- **Problem to solve**
Could the data below be copied exactly, minus the pictures?

- **Data shown**
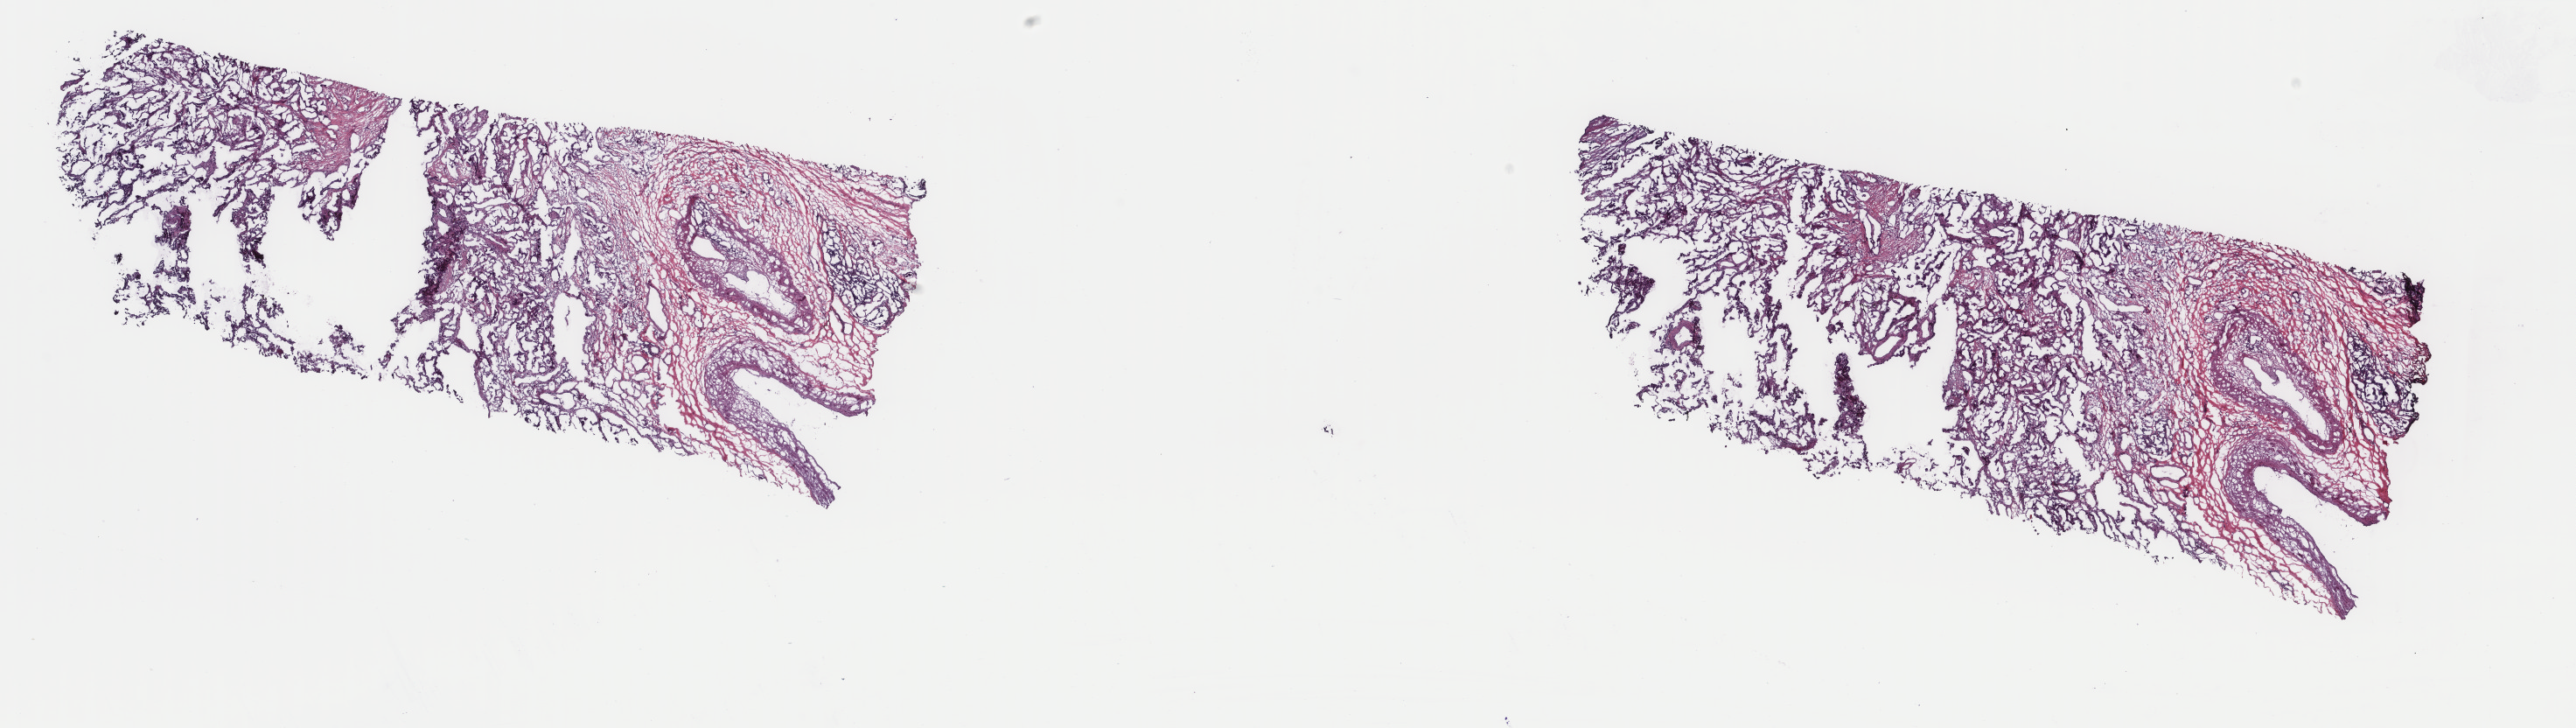
Digitized Hematoxylin and eosin (H&E) stained tissue section (whole slide) — low-resolution overview of the scanned area, about 23.4 x 6.6 mm, frozen section from the top of the tissue portion, sample: primary tumour, lung. Male, age 65 years at initial diagnosis. Pathologist review of this section (percent, as recorded): tumour cells 80%, tumour nuclei 75%, normal cells 0%, stromal cells 20%, necrosis 0%. Inflammatory infiltration, as recorded: lymphocyte infiltration 0%, monocyte infiltration 0%, neutrophil infiltration 0%.
* diagnosis: Adenocarcinoma with mixed subtypes (upper lobe, lung)
* laterality: left
* AJCC pathologic stage: IB (6th edition)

- **Task solution**
Digitized Hematoxylin and eosin (H&E) stained tissue section (whole slide) — low-resolution overview of the scanned area, about 23.4 x 6.6 mm, frozen section from the top of the tissue portion, sample: primary tumour, lung. Male, age 65 years at initial diagnosis. Pathologist review of this section (percent, as recorded): tumour cells 80%, tumour nuclei 75%, normal cells 0%, stromal cells 20%, necrosis 0%. Inflammatory infiltration, as recorded: lymphocyte infiltration 0%, monocyte infiltration 0%, neutrophil infiltration 0%.
* diagnosis: Adenocarcinoma with mixed subtypes (upper lobe, lung)
* laterality: left
* AJCC pathologic stage: IB (6th edition)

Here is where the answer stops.